YOUR TASK: Without the pictures, reproduce the records that follow exactly.

[Data extracted from a collection]
= = = = = = =
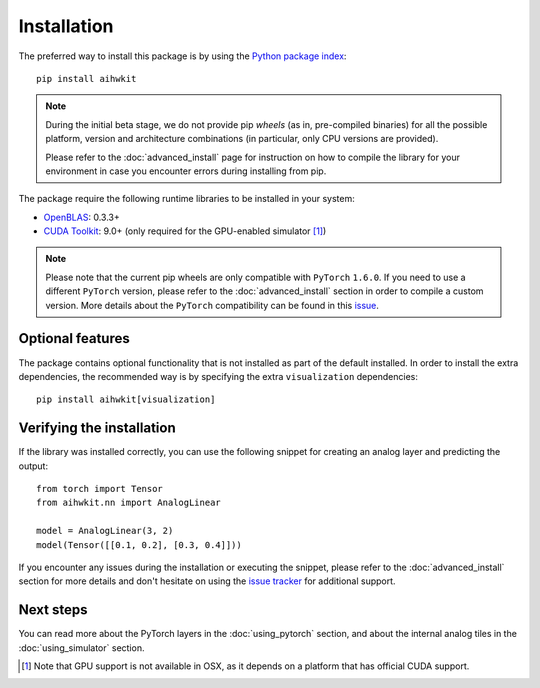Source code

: Installation
============

The preferred way to install this package is by using the `Python package index`_::

    pip install aihwkit


.. note::
    During the initial beta stage, we do not provide pip *wheels* (as in,
    pre-compiled binaries) for all the possible platform, version and
    architecture combinations (in particular, only CPU versions are provided).

    Please refer to the :doc:`advanced_install` page for instruction on how to
    compile the library for your environment in case you encounter errors during
    installing from pip.

The package require the following runtime libraries to be installed in your
system:

* `OpenBLAS`_: 0.3.3+
* `CUDA Toolkit`_: 9.0+ (only required for the GPU-enabled simulator [#f1]_)

.. note::
    Please note that the current pip wheels are only compatible with ``PyTorch``
    ``1.6.0``. If you need to use a different ``PyTorch`` version, please
    refer to the :doc:`advanced_install` section in order to compile a custom
    version. More details about the ``PyTorch`` compatibility can be found in
    this `issue`_.

Optional features
-----------------

The package contains optional functionality that is not installed as part of
the default installed. In order to install the extra dependencies, the
recommended way is by specifying the extra ``visualization`` dependencies::

    pip install aihwkit[visualization]

Verifying the installation
--------------------------

If the library was installed correctly, you can use the following snippet for
creating an analog layer and predicting the output::

    from torch import Tensor
    from aihwkit.nn import AnalogLinear

    model = AnalogLinear(3, 2)
    model(Tensor([[0.1, 0.2], [0.3, 0.4]]))

If you encounter any issues during the installation or executing the snippet,
please refer to the :doc:`advanced_install` section for more details and don't
hesitate on using the `issue tracker`_ for additional support.

Next steps
----------

You can read more about the PyTorch layers in the :doc:`using_pytorch`
section, and about the internal analog tiles in the :doc:`using_simulator`
section.

.. [#f1] Note that GPU support is not available in OSX, as it depends on a
   platform that has official CUDA support.

.. _OpenBLAS: https://www.openblas.net
.. _CUDA Toolkit: https://developer.nvidia.com/accelerated-computing-toolkit
.. _issue tracker: https://github.com/IBM/aihwkit/issues
.. _issue: https://github.com/IBM/aihwkit/issues/52
.. _Python package index: https://pypi.org/project/aihwkit/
= = = = = = =
WRITTEN RESPONSE:
Source code

: Installation
============

The preferred way to install this package is by using the `Python package index`_::

    pip install aihwkit


.. note::
    During the initial beta stage, we do not provide pip *wheels* (as in,
    pre-compiled binaries) for all the possible platform, version and
    architecture combinations (in particular, only CPU versions are provided).

    Please refer to the :doc:`advanced_install` page for instruction on how to
    compile the library for your environment in case you encounter errors during
    installing from pip.

The package require the following runtime libraries to be installed in your
system:

* `OpenBLAS`_: 0.3.3+
* `CUDA Toolkit`_: 9.0+ (only required for the GPU-enabled simulator [#f1]_)

.. note::
    Please note that the current pip wheels are only compatible with ``PyTorch``
    ``1.6.0``. If you need to use a different ``PyTorch`` version, please
    refer to the :doc:`advanced_install` section in order to compile a custom
    version. More details about the ``PyTorch`` compatibility can be found in
    this `issue`_.

Optional features
-----------------

The package contains optional functionality that is not installed as part of
the default installed. In order to install the extra dependencies, the
recommended way is by specifying the extra ``visualization`` dependencies::

    pip install aihwkit[visualization]

Verifying the installation
--------------------------

If the library was installed correctly, you can use the following snippet for
creating an analog layer and predicting the output::

    from torch import Tensor
    from aihwkit.nn import AnalogLinear

    model = AnalogLinear(3, 2)
    model(Tensor([[0.1, 0.2], [0.3, 0.4]]))

If you encounter any issues during the installation or executing the snippet,
please refer to the :doc:`advanced_install` section for more details and don't
hesitate on using the `issue tracker`_ for additional support.

Next steps
----------

You can read more about the PyTorch layers in the :doc:`using_pytorch`
section, and about the internal analog tiles in the :doc:`using_simulator`
section.

.. [#f1] Note that GPU support is not available in OSX, as it depends on a
   platform that has official CUDA support.

.. _OpenBLAS: https://www.openblas.net
.. _CUDA Toolkit: https://developer.nvidia.com/accelerated-computing-toolkit
.. _issue tracker: https://github.com/IBM/aihwkit/issues
.. _issue: https://github.com/IBM/aihwkit/issues/52
.. _Python package index: https://pypi.org/project/aihwkit/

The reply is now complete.